The bill for negotiations with state officials has more than doubled

Beautiful truth from La Palice. Prime Minister François Legault announces that his government will have to revise the deficit upwards in the next budget.

• Also read: It is expensive to put an end to the union follies of the past

• Also read: The deficits are not the teachers' fault

It was actually in the air that Treasury Secretary Eric Girard would have to present us with a next budget that was significantly more in the red than what he had forecast as a deficit for the 2024-25 fiscal year in the economic update last November.

Why? Simply because of the huge gap between the cost of salary increases granted to public and parastatal workers and the original forecast.

In its 2023-24 budget presented a year ago, the Legault government included in its budget projections a total of $4.6 billion to cover salary increases to be given to public servants over five years.

These increases of 11.5% over five years included salary parameters of 9% as well as targeted increases of 2.5% based on government priorities.

Last December, the Legault government returned with a new global offer that it valued at $9 billion, with salary parameters rising to 12.7% over five years, plus a targeted 4% increase.

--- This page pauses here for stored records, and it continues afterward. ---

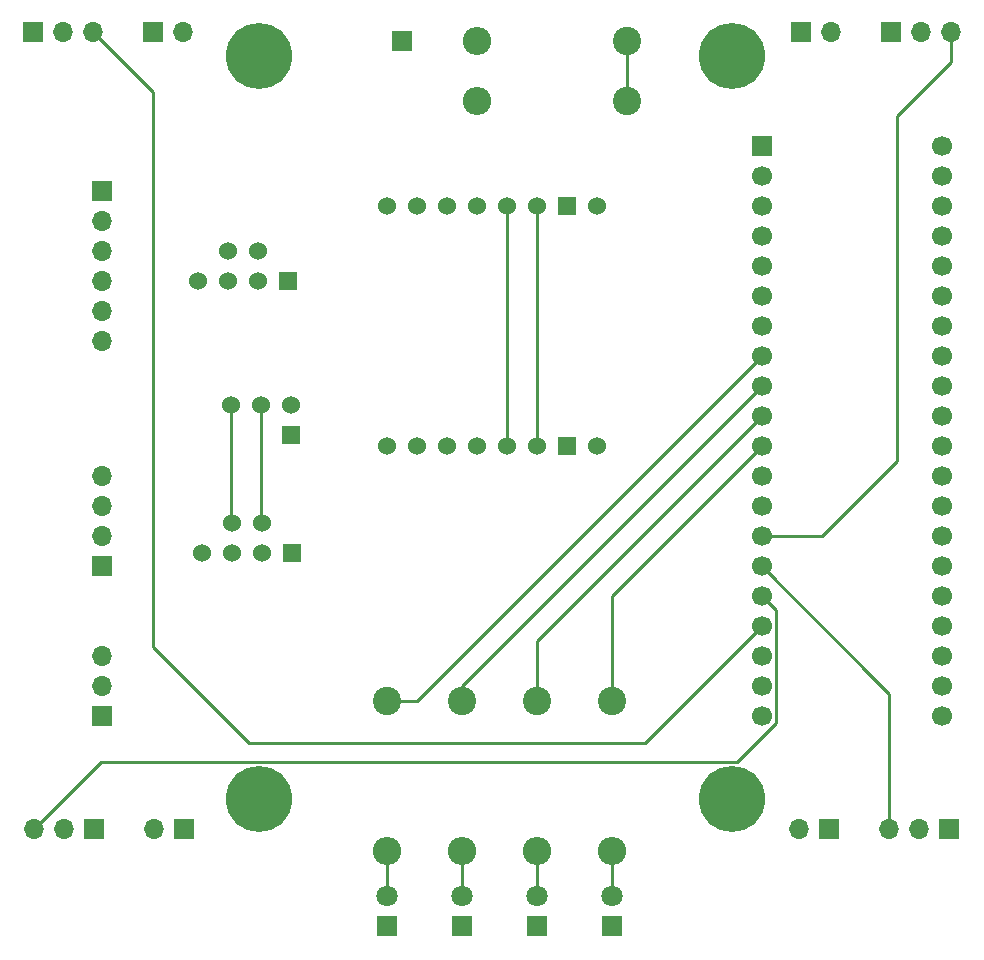
<source format=gbr>
%TF.GenerationSoftware,KiCad,Pcbnew,(5.1.10)-1*%
%TF.CreationDate,2021-12-09T15:29:56+01:00*%
%TF.ProjectId,flight controller,666c6967-6874-4206-936f-6e74726f6c6c,rev?*%
%TF.SameCoordinates,Original*%
%TF.FileFunction,Copper,L1,Top*%
%TF.FilePolarity,Positive*%
%FSLAX46Y46*%
G04 Gerber Fmt 4.6, Leading zero omitted, Abs format (unit mm)*
G04 Created by KiCad (PCBNEW (5.1.10)-1) date 2021-12-09 15:29:56*
%MOMM*%
%LPD*%
G01*
G04 APERTURE LIST*
%TA.AperFunction,ComponentPad*%
%ADD10C,1.524000*%
%TD*%
%TA.AperFunction,ComponentPad*%
%ADD11R,1.524000X1.524000*%
%TD*%
%TA.AperFunction,ComponentPad*%
%ADD12C,5.600000*%
%TD*%
%TA.AperFunction,ComponentPad*%
%ADD13C,1.800000*%
%TD*%
%TA.AperFunction,ComponentPad*%
%ADD14R,1.800000X1.800000*%
%TD*%
%TA.AperFunction,ComponentPad*%
%ADD15O,1.700000X1.700000*%
%TD*%
%TA.AperFunction,ComponentPad*%
%ADD16R,1.700000X1.700000*%
%TD*%
%TA.AperFunction,ComponentPad*%
%ADD17O,2.400000X2.400000*%
%TD*%
%TA.AperFunction,ComponentPad*%
%ADD18C,2.400000*%
%TD*%
%TA.AperFunction,ComponentPad*%
%ADD19C,1.700000*%
%TD*%
%TA.AperFunction,Conductor*%
%ADD20C,0.250000*%
%TD*%
G04 APERTURE END LIST*
D10*
%TO.P,U5,6*%
%TO.N,Net-(U5-Pad6)*%
X131318000Y-86360000D03*
%TO.P,U5,5*%
%TO.N,Net-(U5-Pad5)*%
X128778000Y-86360000D03*
D11*
%TO.P,U5,4*%
%TO.N,Earth*%
X133858000Y-88900000D03*
D10*
%TO.P,U5,3*%
%TO.N,/TX*%
X131318000Y-88900000D03*
%TO.P,U5,2*%
%TO.N,/RX*%
X128778000Y-88900000D03*
%TO.P,U5,1*%
%TO.N,/5V*%
X126238000Y-88900000D03*
%TD*%
%TO.P,U4,6*%
%TO.N,/SDA*%
X131699000Y-109347000D03*
%TO.P,U4,5*%
%TO.N,/SCL*%
X129159000Y-109347000D03*
D11*
%TO.P,U4,4*%
%TO.N,Earth*%
X134239000Y-111887000D03*
D10*
%TO.P,U4,3*%
%TO.N,/TX2*%
X131699000Y-111887000D03*
%TO.P,U4,2*%
%TO.N,/RX2*%
X129159000Y-111887000D03*
%TO.P,U4,1*%
%TO.N,/5V*%
X126619000Y-111887000D03*
%TD*%
D12*
%TO.P,REF\u002A\u002A,1*%
%TO.N,N/C*%
X171450000Y-132715000D03*
%TD*%
%TO.P,REF\u002A\u002A,1*%
%TO.N,N/C*%
X131445000Y-132715000D03*
%TD*%
%TO.P,REF\u002A\u002A,1*%
%TO.N,N/C*%
X171513500Y-69850000D03*
%TD*%
%TO.P,REF\u002A\u002A,1*%
%TO.N,N/C*%
X131445000Y-69850000D03*
%TD*%
D11*
%TO.P,U6,1*%
%TO.N,Earth*%
X134175500Y-101917500D03*
D10*
%TO.P,U6,2*%
%TO.N,/3V3*%
X134175500Y-99377500D03*
%TO.P,U6,3*%
%TO.N,/SDA*%
X131635500Y-99377500D03*
%TO.P,U6,4*%
%TO.N,/SCL*%
X129095500Y-99377500D03*
%TD*%
D13*
%TO.P,D1,2*%
%TO.N,Net-(D1-Pad2)*%
X148590000Y-140970000D03*
D14*
%TO.P,D1,1*%
%TO.N,Earth*%
X148590000Y-143510000D03*
%TD*%
D13*
%TO.P,D2,2*%
%TO.N,Net-(D2-Pad2)*%
X142240000Y-140970000D03*
D14*
%TO.P,D2,1*%
%TO.N,Earth*%
X142240000Y-143510000D03*
%TD*%
D13*
%TO.P,D3,2*%
%TO.N,Net-(D3-Pad2)*%
X154940000Y-140970000D03*
D14*
%TO.P,D3,1*%
%TO.N,Earth*%
X154940000Y-143510000D03*
%TD*%
D13*
%TO.P,D4,2*%
%TO.N,Net-(D4-Pad2)*%
X161290000Y-140970000D03*
D14*
%TO.P,D4,1*%
%TO.N,Earth*%
X161290000Y-143510000D03*
%TD*%
D15*
%TO.P,J1,3*%
%TO.N,/ESC3*%
X112395000Y-135255000D03*
%TO.P,J1,2*%
%TO.N,Net-(J1-Pad2)*%
X114935000Y-135255000D03*
D16*
%TO.P,J1,1*%
%TO.N,Earth*%
X117475000Y-135255000D03*
%TD*%
D15*
%TO.P,J2,3*%
%TO.N,/ESC4*%
X117411500Y-67818000D03*
%TO.P,J2,2*%
%TO.N,Net-(J2-Pad2)*%
X114871500Y-67818000D03*
D16*
%TO.P,J2,1*%
%TO.N,Earth*%
X112331500Y-67818000D03*
%TD*%
D15*
%TO.P,J3,2*%
%TO.N,Net-(J2-Pad2)*%
X125031500Y-67818000D03*
D16*
%TO.P,J3,1*%
%TO.N,Earth*%
X122491500Y-67818000D03*
%TD*%
D15*
%TO.P,J4,2*%
%TO.N,Net-(J1-Pad2)*%
X122555000Y-135255000D03*
D16*
%TO.P,J4,1*%
%TO.N,Earth*%
X125095000Y-135255000D03*
%TD*%
D15*
%TO.P,J5,2*%
%TO.N,/5V*%
X179832000Y-67818000D03*
D16*
%TO.P,J5,1*%
%TO.N,Earth*%
X177292000Y-67818000D03*
%TD*%
D15*
%TO.P,J6,3*%
%TO.N,/ESC1*%
X189992000Y-67818000D03*
%TO.P,J6,2*%
%TO.N,/5V*%
X187452000Y-67818000D03*
D16*
%TO.P,J6,1*%
%TO.N,Earth*%
X184912000Y-67818000D03*
%TD*%
D15*
%TO.P,J7,2*%
%TO.N,Net-(J7-Pad2)*%
X177165000Y-135255000D03*
D16*
%TO.P,J7,1*%
%TO.N,Earth*%
X179705000Y-135255000D03*
%TD*%
D15*
%TO.P,J8,3*%
%TO.N,/ESC2*%
X184785000Y-135255000D03*
%TO.P,J8,2*%
%TO.N,Net-(J7-Pad2)*%
X187325000Y-135255000D03*
D16*
%TO.P,J8,1*%
%TO.N,Earth*%
X189865000Y-135255000D03*
%TD*%
D15*
%TO.P,J9,4*%
%TO.N,/SDA*%
X118110000Y-105410000D03*
%TO.P,J9,3*%
%TO.N,/SCL*%
X118110000Y-107950000D03*
%TO.P,J9,2*%
%TO.N,/5V*%
X118110000Y-110490000D03*
D16*
%TO.P,J9,1*%
%TO.N,Earth*%
X118110000Y-113030000D03*
%TD*%
D15*
%TO.P,J10,3*%
%TO.N,/PPM*%
X118110000Y-120650000D03*
%TO.P,J10,2*%
%TO.N,/5V*%
X118110000Y-123190000D03*
D16*
%TO.P,J10,1*%
%TO.N,Earth*%
X118110000Y-125730000D03*
%TD*%
%TO.P,J11,1*%
%TO.N,Net-(J11-Pad1)*%
X143510000Y-68580000D03*
%TD*%
D17*
%TO.P,R1,2*%
%TO.N,Net-(D1-Pad2)*%
X148590000Y-137160000D03*
D18*
%TO.P,R1,1*%
%TO.N,/RED_LED*%
X148590000Y-124460000D03*
%TD*%
D17*
%TO.P,R2,2*%
%TO.N,Net-(D2-Pad2)*%
X142240000Y-137160000D03*
D18*
%TO.P,R2,1*%
%TO.N,/GREEN_LED*%
X142240000Y-124460000D03*
%TD*%
D17*
%TO.P,R3,2*%
%TO.N,Net-(D3-Pad2)*%
X154940000Y-137160000D03*
D18*
%TO.P,R3,1*%
%TO.N,/YELLOW_LED*%
X154940000Y-124460000D03*
%TD*%
D17*
%TO.P,R4,2*%
%TO.N,Net-(D4-Pad2)*%
X161290000Y-137160000D03*
D18*
%TO.P,R4,1*%
%TO.N,/BLUE_LED*%
X161290000Y-124460000D03*
%TD*%
D17*
%TO.P,R5,2*%
%TO.N,Earth*%
X149860000Y-73660000D03*
D18*
%TO.P,R5,1*%
%TO.N,/VOLTAGE*%
X162560000Y-73660000D03*
%TD*%
D17*
%TO.P,R6,2*%
%TO.N,Net-(J11-Pad1)*%
X149860000Y-68580000D03*
D18*
%TO.P,R6,1*%
%TO.N,/VOLTAGE*%
X162560000Y-68580000D03*
%TD*%
D19*
%TO.P,U1,20*%
%TO.N,/3V3*%
X173990000Y-125730000D03*
%TO.P,U1,21*%
%TO.N,Net-(U1-Pad21)*%
X189230000Y-125730000D03*
%TO.P,U1,19*%
%TO.N,Earth*%
X173990000Y-123190000D03*
%TO.P,U1,22*%
%TO.N,Net-(U1-Pad22)*%
X189230000Y-123190000D03*
%TO.P,U1,18*%
%TO.N,/5V*%
X173990000Y-120650000D03*
%TO.P,U1,23*%
%TO.N,Net-(U1-Pad23)*%
X189230000Y-120650000D03*
%TO.P,U1,17*%
%TO.N,/ESC4*%
X173990000Y-118110000D03*
%TO.P,U1,24*%
%TO.N,Net-(U1-Pad24)*%
X189230000Y-118110000D03*
%TO.P,U1,16*%
%TO.N,/ESC3*%
X173990000Y-115570000D03*
%TO.P,U1,25*%
%TO.N,/PPM*%
X189230000Y-115570000D03*
%TO.P,U1,15*%
%TO.N,/ESC2*%
X173990000Y-113030000D03*
%TO.P,U1,26*%
%TO.N,Net-(U1-Pad26)*%
X189230000Y-113030000D03*
%TO.P,U1,14*%
%TO.N,/ESC1*%
X173990000Y-110490000D03*
%TO.P,U1,27*%
%TO.N,/RX2*%
X189230000Y-110490000D03*
%TO.P,U1,13*%
%TO.N,Net-(U1-Pad13)*%
X173990000Y-107950000D03*
%TO.P,U1,28*%
%TO.N,/TX2*%
X189230000Y-107950000D03*
%TO.P,U1,12*%
%TO.N,Net-(U1-Pad12)*%
X173990000Y-105410000D03*
%TO.P,U1,29*%
%TO.N,/VOLTAGE*%
X189230000Y-105410000D03*
%TO.P,U1,11*%
%TO.N,/BLUE_LED*%
X173990000Y-102870000D03*
%TO.P,U1,30*%
%TO.N,Net-(U1-Pad30)*%
X189230000Y-102870000D03*
%TO.P,U1,10*%
%TO.N,/YELLOW_LED*%
X173990000Y-100330000D03*
%TO.P,U1,31*%
%TO.N,Net-(U1-Pad31)*%
X189230000Y-100330000D03*
%TO.P,U1,9*%
%TO.N,/RED_LED*%
X173990000Y-97790000D03*
%TO.P,U1,32*%
%TO.N,Net-(U1-Pad32)*%
X189230000Y-97790000D03*
%TO.P,U1,8*%
%TO.N,/GREEN_LED*%
X173990000Y-95250000D03*
%TO.P,U1,33*%
%TO.N,Net-(U1-Pad33)*%
X189230000Y-95250000D03*
%TO.P,U1,7*%
%TO.N,/TX*%
X173990000Y-92710000D03*
%TO.P,U1,34*%
%TO.N,Net-(U1-Pad34)*%
X189230000Y-92710000D03*
%TO.P,U1,6*%
%TO.N,/RX*%
X173990000Y-90170000D03*
%TO.P,U1,35*%
%TO.N,/SCL*%
X189230000Y-90170000D03*
%TO.P,U1,5*%
%TO.N,Net-(U1-Pad5)*%
X173990000Y-87630000D03*
%TO.P,U1,36*%
%TO.N,/SDA*%
X189230000Y-87630000D03*
%TO.P,U1,4*%
%TO.N,Net-(U1-Pad4)*%
X173990000Y-85090000D03*
%TO.P,U1,37*%
%TO.N,Net-(U1-Pad37)*%
X189230000Y-85090000D03*
%TO.P,U1,3*%
%TO.N,Net-(U1-Pad3)*%
X173990000Y-82550000D03*
%TO.P,U1,38*%
%TO.N,Net-(U1-Pad38)*%
X189230000Y-82550000D03*
%TO.P,U1,2*%
%TO.N,Net-(U1-Pad2)*%
X173990000Y-80010000D03*
%TO.P,U1,39*%
%TO.N,Earth*%
X189230000Y-80010000D03*
D16*
%TO.P,U1,1*%
%TO.N,Net-(U1-Pad1)*%
X173990000Y-77470000D03*
D19*
%TO.P,U1,40*%
%TO.N,Earth*%
X189230000Y-77470000D03*
%TD*%
D10*
%TO.P,U2,1*%
%TO.N,/5V*%
X160020000Y-82550000D03*
D11*
%TO.P,U2,2*%
%TO.N,Earth*%
X157480000Y-82550000D03*
D10*
%TO.P,U2,3*%
%TO.N,/SCL*%
X154940000Y-82550000D03*
%TO.P,U2,8*%
%TO.N,Net-(U2-Pad8)*%
X142240000Y-82550000D03*
%TO.P,U2,7*%
%TO.N,Net-(U2-Pad7)*%
X144780000Y-82550000D03*
%TO.P,U2,6*%
%TO.N,Net-(U2-Pad6)*%
X147320000Y-82550000D03*
%TO.P,U2,5*%
%TO.N,Net-(U2-Pad5)*%
X149860000Y-82550000D03*
%TO.P,U2,4*%
%TO.N,/SDA*%
X152400000Y-82550000D03*
%TD*%
D15*
%TO.P,U3,6*%
%TO.N,Net-(U3-Pad6)*%
X118110000Y-93980000D03*
%TO.P,U3,5*%
%TO.N,/RX*%
X118110000Y-91440000D03*
%TO.P,U3,4*%
%TO.N,/TX*%
X118110000Y-88900000D03*
%TO.P,U3,3*%
%TO.N,/5V*%
X118110000Y-86360000D03*
%TO.P,U3,2*%
%TO.N,Net-(U3-Pad2)*%
X118110000Y-83820000D03*
D16*
%TO.P,U3,1*%
%TO.N,Earth*%
X118110000Y-81280000D03*
%TD*%
D10*
%TO.P,U7,1*%
%TO.N,/5V*%
X160020000Y-102870000D03*
D11*
%TO.P,U7,2*%
%TO.N,Earth*%
X157480000Y-102870000D03*
D10*
%TO.P,U7,3*%
%TO.N,/SCL*%
X154940000Y-102870000D03*
%TO.P,U7,8*%
%TO.N,Net-(U7-Pad8)*%
X142240000Y-102870000D03*
%TO.P,U7,7*%
%TO.N,/3V3*%
X144780000Y-102870000D03*
%TO.P,U7,6*%
%TO.N,Net-(U7-Pad6)*%
X147320000Y-102870000D03*
%TO.P,U7,5*%
%TO.N,Net-(U7-Pad5)*%
X149860000Y-102870000D03*
%TO.P,U7,4*%
%TO.N,/SDA*%
X152400000Y-102870000D03*
%TD*%
D20*
%TO.N,Net-(D1-Pad2)*%
X148590000Y-141351000D02*
X148590000Y-140970000D01*
X148590000Y-137160000D02*
X148590000Y-140970000D01*
%TO.N,Net-(D2-Pad2)*%
X142240000Y-137160000D02*
X142240000Y-140970000D01*
%TO.N,Net-(D3-Pad2)*%
X154940000Y-137160000D02*
X154940000Y-140970000D01*
%TO.N,Net-(D4-Pad2)*%
X161290000Y-137160000D02*
X161290000Y-140970000D01*
%TO.N,/ESC3*%
X118060001Y-129589999D02*
X112395000Y-135255000D01*
X171869003Y-129589999D02*
X118060001Y-129589999D01*
X175165001Y-126294001D02*
X171869003Y-129589999D01*
X175165001Y-116745001D02*
X175165001Y-126294001D01*
X173990000Y-115570000D02*
X175165001Y-116745001D01*
%TO.N,/ESC4*%
X173990000Y-118110000D02*
X164084000Y-128016000D01*
X164084000Y-128016000D02*
X130556000Y-128016000D01*
X130556000Y-128016000D02*
X122428000Y-119888000D01*
X122428000Y-72834500D02*
X117411500Y-67818000D01*
X122428000Y-119888000D02*
X122428000Y-72834500D01*
%TO.N,/ESC1*%
X173990000Y-110490000D02*
X179070000Y-110490000D01*
X185420000Y-104140000D02*
X185420000Y-74930000D01*
X179070000Y-110490000D02*
X185420000Y-104140000D01*
X189992000Y-67818000D02*
X189992000Y-70358000D01*
X189992000Y-70358000D02*
X185420000Y-74930000D01*
%TO.N,/ESC2*%
X184785000Y-123825000D02*
X183832500Y-122872500D01*
X184785000Y-135255000D02*
X184785000Y-123825000D01*
X183832500Y-122872500D02*
X173990000Y-113030000D01*
X184150000Y-123190000D02*
X183832500Y-122872500D01*
%TO.N,/SDA*%
X152400000Y-82550000D02*
X152400000Y-102870000D01*
X131635500Y-109283500D02*
X131699000Y-109347000D01*
X131635500Y-99377500D02*
X131635500Y-109283500D01*
%TO.N,/SCL*%
X154940000Y-102870000D02*
X154940000Y-82550000D01*
X129095500Y-109283500D02*
X129159000Y-109347000D01*
X129095500Y-99377500D02*
X129095500Y-109283500D01*
%TO.N,/RED_LED*%
X148590000Y-124460000D02*
X148590000Y-123190000D01*
X148590000Y-123190000D02*
X173990000Y-97790000D01*
%TO.N,/GREEN_LED*%
X144780000Y-124460000D02*
X173990000Y-95250000D01*
X142240000Y-124460000D02*
X144780000Y-124460000D01*
%TO.N,/YELLOW_LED*%
X154940000Y-124460000D02*
X154940000Y-119380000D01*
X154940000Y-119380000D02*
X173990000Y-100330000D01*
%TO.N,/BLUE_LED*%
X161290000Y-115570000D02*
X173990000Y-102870000D01*
X161290000Y-124460000D02*
X161290000Y-115570000D01*
%TO.N,/VOLTAGE*%
X162560000Y-73660000D02*
X162560000Y-68580000D01*
%TD*%
M02*

</source>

And at the end of negotiations last January, Quebec reached an agreement in principle that ultimately saw salary parameters increase to 17.4% over five years. Assuming the targeted 4% increases remain on the table, that suggests the final bill for negotiations with state officials would be $11.6 billion.

We are talking about a bill that is 2.5 times higher than the $4.6 billion that Treasury Secretary Eric Girard had budgeted in March 2023 to cover the pay increases that the government would give to public and public sector workers' unions parastatal sector.

So that means the government now faces an additional $7 billion over five years to cover civil servant salaries compared to its March 2023 budget projections.

  • Listen to the economy part with Michel Girard above QUB :

Deficits

The finance minister had planned to close the next budget in 2024-25 with an activity-based deficit of $678 million. And if we take into account the payment of revenue for the Generation Fund, the “budget balance as defined by the Balanced Budget Act” for the next fiscal year 2024-25 would turn into a $3 billion hole.

Given the Prime Minister's message, we should expect the said business-related deficit (revenue less portfolio expenses and debt burdens) to rise significantly.

And the return to a balanced budget planned for the 2027/28 financial year would be postponed.

  • Listen to the economy part with Michel Girard above QUB :

NO BUDGET CUTS

Given the Legault government's sharp decline in popularity, it is no surprise that the prime minister is abandoning the implementation of fiscal austerity measures.

A return to a balanced budget is all well and good, but not at the price of losing his chances of re-election, he has to tell himself.

Didn't his predecessor Philippe Couillard lose his elections after masterfully restoring the state's finances with a series of austerity measures? Which ultimately obviously displeased a large part of the electorate.

However, we will now have to wait for the 2026-27 budget for the Legault government to once again become “generous” to taxpayers by giving them a new series of tax giveaways.

Why will he wait until Budget 2026-27? Because elections will take place in autumn 2026!